When my hubby was asked to be a deacon he made it quite clear that he could not control me and was fine with it. He understood where I was coming from and felt that the good things I did way overpowered the bad. The council understood that and I guess was ok with it as long as it wasn’t directed negatively toward the church.
I cannot change the things that were done wrong in the past, I can only strive to stir the hearts of the leadership to make changes for the better in the church.
I cannot change how things were done in the past where my long-time friends are concerned and I can only hope and pray no more damage will be done and that I can get over things [that really didn’t even have to do with me personally] I should actually mind my own business and not worry about what happens to others, right?
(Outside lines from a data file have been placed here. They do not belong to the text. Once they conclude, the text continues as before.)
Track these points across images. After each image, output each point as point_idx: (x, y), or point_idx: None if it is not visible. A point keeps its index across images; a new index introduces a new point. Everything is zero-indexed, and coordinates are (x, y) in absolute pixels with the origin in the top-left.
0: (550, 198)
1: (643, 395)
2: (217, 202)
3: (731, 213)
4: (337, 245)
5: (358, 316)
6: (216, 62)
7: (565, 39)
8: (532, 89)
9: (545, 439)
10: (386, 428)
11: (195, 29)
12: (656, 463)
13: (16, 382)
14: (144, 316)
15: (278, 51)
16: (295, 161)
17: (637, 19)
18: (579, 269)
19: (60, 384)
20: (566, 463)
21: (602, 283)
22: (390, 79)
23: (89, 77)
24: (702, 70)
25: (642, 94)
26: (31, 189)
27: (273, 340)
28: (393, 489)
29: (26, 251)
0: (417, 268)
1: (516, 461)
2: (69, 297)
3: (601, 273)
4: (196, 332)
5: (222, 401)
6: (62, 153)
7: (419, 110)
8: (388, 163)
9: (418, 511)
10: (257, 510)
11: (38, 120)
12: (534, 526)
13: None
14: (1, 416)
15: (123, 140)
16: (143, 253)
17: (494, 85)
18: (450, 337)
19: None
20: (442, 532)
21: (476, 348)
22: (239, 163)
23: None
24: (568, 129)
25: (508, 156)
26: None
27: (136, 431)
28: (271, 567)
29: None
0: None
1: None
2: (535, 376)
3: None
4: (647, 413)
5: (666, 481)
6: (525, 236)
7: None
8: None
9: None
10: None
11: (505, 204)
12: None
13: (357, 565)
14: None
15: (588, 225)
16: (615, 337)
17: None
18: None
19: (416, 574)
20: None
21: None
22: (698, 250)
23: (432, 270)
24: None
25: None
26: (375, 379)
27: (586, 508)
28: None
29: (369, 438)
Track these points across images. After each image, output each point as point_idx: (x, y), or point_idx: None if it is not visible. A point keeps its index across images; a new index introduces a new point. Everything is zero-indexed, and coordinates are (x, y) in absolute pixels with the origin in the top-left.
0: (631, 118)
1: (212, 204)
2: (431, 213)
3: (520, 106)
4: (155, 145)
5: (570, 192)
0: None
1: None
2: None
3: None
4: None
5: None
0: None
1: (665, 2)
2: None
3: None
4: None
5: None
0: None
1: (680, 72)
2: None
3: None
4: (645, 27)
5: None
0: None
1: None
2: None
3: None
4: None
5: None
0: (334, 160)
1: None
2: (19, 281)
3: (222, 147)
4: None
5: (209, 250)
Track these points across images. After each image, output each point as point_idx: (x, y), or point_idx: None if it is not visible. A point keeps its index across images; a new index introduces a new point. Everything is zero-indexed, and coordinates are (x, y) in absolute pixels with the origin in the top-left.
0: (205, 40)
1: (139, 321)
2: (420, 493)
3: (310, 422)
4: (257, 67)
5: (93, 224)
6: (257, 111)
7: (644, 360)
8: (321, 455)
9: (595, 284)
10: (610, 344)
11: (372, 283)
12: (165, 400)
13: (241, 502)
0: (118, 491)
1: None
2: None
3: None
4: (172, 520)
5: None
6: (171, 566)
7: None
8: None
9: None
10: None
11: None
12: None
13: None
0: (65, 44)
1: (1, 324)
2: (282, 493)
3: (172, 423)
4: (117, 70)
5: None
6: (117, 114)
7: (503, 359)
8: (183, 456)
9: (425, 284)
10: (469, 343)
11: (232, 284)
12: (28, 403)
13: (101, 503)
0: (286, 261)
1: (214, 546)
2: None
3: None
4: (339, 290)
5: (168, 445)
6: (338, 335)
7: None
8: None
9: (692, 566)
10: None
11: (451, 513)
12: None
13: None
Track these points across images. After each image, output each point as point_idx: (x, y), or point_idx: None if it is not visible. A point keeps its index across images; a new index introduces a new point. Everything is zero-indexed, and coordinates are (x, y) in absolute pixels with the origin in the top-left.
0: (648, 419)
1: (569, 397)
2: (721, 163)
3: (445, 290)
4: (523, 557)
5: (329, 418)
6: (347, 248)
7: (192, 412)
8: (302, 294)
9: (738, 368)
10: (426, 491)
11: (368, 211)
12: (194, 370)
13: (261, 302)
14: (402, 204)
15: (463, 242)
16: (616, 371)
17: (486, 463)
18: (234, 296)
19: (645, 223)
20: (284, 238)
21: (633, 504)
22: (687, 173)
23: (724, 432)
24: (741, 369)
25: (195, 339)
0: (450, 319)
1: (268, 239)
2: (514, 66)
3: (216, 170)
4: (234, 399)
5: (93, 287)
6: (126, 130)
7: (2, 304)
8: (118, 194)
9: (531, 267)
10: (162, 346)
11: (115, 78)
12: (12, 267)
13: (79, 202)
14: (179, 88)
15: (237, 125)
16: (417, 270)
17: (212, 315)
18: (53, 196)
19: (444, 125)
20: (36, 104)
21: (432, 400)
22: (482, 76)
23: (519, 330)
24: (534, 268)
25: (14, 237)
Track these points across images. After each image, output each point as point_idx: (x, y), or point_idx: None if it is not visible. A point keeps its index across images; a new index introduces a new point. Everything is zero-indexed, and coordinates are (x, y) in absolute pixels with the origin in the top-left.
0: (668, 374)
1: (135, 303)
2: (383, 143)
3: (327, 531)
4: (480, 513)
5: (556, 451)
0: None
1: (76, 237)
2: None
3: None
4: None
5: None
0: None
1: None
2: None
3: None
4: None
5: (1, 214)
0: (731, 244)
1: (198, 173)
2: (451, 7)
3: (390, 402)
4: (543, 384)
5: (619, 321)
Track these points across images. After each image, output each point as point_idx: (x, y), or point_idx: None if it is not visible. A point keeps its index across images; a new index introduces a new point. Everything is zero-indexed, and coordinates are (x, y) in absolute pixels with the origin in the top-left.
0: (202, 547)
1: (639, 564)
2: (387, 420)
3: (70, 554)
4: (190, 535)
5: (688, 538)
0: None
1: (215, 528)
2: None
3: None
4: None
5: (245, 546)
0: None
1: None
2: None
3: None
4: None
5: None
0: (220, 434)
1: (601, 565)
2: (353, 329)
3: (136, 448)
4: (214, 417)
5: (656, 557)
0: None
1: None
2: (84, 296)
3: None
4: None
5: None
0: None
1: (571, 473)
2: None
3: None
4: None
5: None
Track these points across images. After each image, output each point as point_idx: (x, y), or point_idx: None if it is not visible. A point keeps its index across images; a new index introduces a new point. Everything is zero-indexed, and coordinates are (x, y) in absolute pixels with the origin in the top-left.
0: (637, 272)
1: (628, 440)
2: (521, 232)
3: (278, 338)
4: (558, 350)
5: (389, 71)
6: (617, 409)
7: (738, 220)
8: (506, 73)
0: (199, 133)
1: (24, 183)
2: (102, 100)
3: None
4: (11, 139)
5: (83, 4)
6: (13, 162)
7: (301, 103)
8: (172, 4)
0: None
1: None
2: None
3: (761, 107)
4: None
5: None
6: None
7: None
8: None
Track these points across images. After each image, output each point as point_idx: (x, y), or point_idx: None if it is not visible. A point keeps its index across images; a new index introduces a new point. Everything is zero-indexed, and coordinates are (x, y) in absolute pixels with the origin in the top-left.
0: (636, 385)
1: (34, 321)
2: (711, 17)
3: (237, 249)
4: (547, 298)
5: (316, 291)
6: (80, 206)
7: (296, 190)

I should really just come to terms with the fact that people who I thought were my elders in spiritual and earthly things can and, in fact, do make wrong decisions [even if they are only wrong in my head]
My husband is patiently waiting out some leadership decisions and I am standing with one foot out of the door. Maybe I just need to come to terms with all this in my head and my heart before long. Yeah probably.
Would I be a different deacons wife if my husband got reinstated? Nope. Is that a good thing?